Он ласково смотрел мне в глаза, и мне видимо было, что он меня чуть не лучше всех любит, но я мигом и невольно заметил, что лицо его хоть и было веселое, но что болезнь сделала-таки в ночь успехи. Доктор перед тем только что весьма серьезно осмотрел его. Я узнал потом, что этот доктор (вот тот самый молодой человек, с которым я поссорился и который с самого прибытия Макара Ивановича лечил его) весьма внимательно относился к пациенту и — не умею я только говорить их медицинским языком — предполагал в нем целое осложнение разных болезней. Макар Иванович, как я с первого взгляда заметил, состоял уже с ним в теснейших приятельских отношениях; мне это в тот же миг не понравилось; а впрочем, и я, конечно, был очень скверен в ту минуту.

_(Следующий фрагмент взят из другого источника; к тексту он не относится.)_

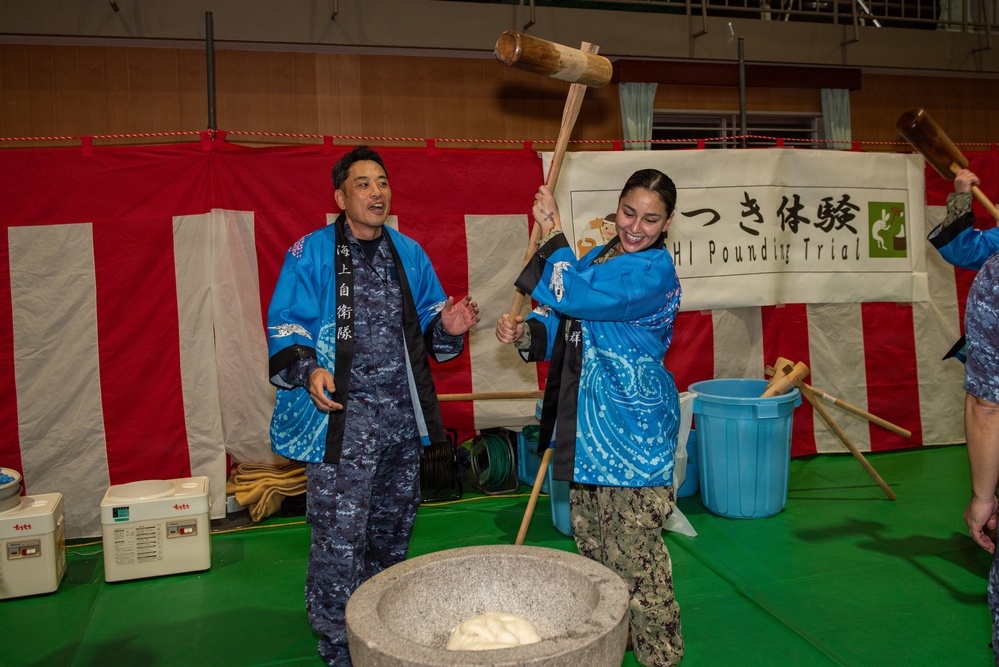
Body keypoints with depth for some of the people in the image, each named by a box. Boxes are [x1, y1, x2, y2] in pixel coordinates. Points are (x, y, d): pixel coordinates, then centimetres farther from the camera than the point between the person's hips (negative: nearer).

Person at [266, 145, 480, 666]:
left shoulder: (409, 253, 10)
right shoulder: (311, 254, -5)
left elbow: (425, 327, 17)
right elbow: (284, 331, -6)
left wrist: (447, 326, -5)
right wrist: (308, 369, -25)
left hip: (403, 417, 6)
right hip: (340, 418, -5)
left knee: (392, 532, 19)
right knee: (340, 542, -4)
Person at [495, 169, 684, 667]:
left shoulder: (653, 269, -15)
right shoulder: (599, 256, 12)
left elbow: (574, 296, -25)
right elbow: (565, 331, 13)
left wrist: (551, 230, -14)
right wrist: (526, 331, -8)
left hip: (631, 428, -8)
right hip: (589, 425, 9)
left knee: (634, 551, 0)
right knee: (592, 543, 19)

— В самом деле, Александр Семенович, как сегодня наш дорогой больной? — осведомился Версилов. Если б я не был так потрясен, то мне первым делом было бы ужасно любопытно проследить и за отношениями Версилова к этому старику, о чем я уже вчера думал. Меня всего более поразило теперь чрезвычайно мягкое и приятное выражение в лице Версилова; в нем было что-то совершенно искреннее. Я как-то уж заметил, кажется, что у Версилова лицо становилось удивительно прекрасным, когда он чуть-чуть только становился простодушным.

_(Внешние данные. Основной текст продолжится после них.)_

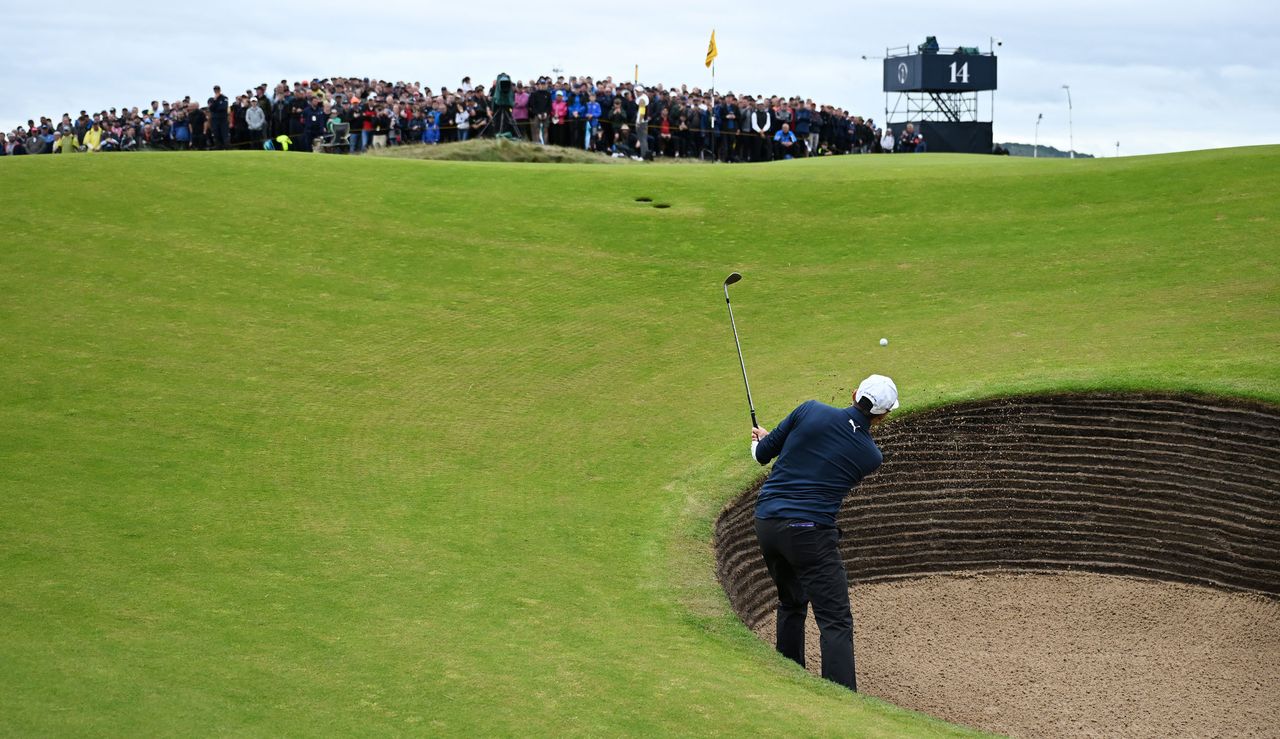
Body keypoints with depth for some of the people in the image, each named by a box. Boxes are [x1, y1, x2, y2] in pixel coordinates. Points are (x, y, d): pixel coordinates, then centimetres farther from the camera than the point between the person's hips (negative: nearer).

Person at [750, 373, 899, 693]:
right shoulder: (872, 457, 0)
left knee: (791, 604, 24)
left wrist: (763, 440, 32)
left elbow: (762, 454, 6)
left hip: (766, 521, 5)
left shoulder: (811, 411, -1)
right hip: (810, 532, -5)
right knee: (836, 621, -5)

— Да вот мы всё ссоримся, — ответил доктор.
— С Макаром-то Ивановичем? Не поверю: с ним нельзя ссориться.
— Да не слушается; по ночам не спит…
— Да перестань уж ты, Александр Семенович, полно браниться, — рассмеялся Макар Иванович. — Ну что, батюшка, Андрей Петрович, как с нашей барышней поступили? Вот она целое утро клокчет, беспокоится, — прибавил он, показывая на маму.
— Ах, Андрей Петрович, — воскликнула действительно с чрезвычайным беспокойством, мама, — расскажи уж поскорей, не томи: чем ее, бедную, порешили?
— Осудили нашу барышню!
— Ах! — вскрикнула мама.
— Да не в Сибирь, успокойся — к пятнадцати рублям штрафу всего; комедия вышла!
Он сел, сел и доктор. Это они говорили про Татьяну Павловну, и я еще совсем не знал ничего об этой истории. Я сидел налево от Макара Ивановича, а Лиза уселась напротив меня направо; у ней, видимо, было какое-то свое, особое сегодняшнее горе, с которым она и пришла к маме; выражение лица ее было беспокойное и раздраженное. В ту минуту мы как-то переглянулись, и я вдруг подумал про себя: «Оба мы опозоренные, и мне надо сделать к ней первый шаг». Сердце мое вдруг к ней смягчилось. Версилов между тем начал рассказывать об утрешнем приключении.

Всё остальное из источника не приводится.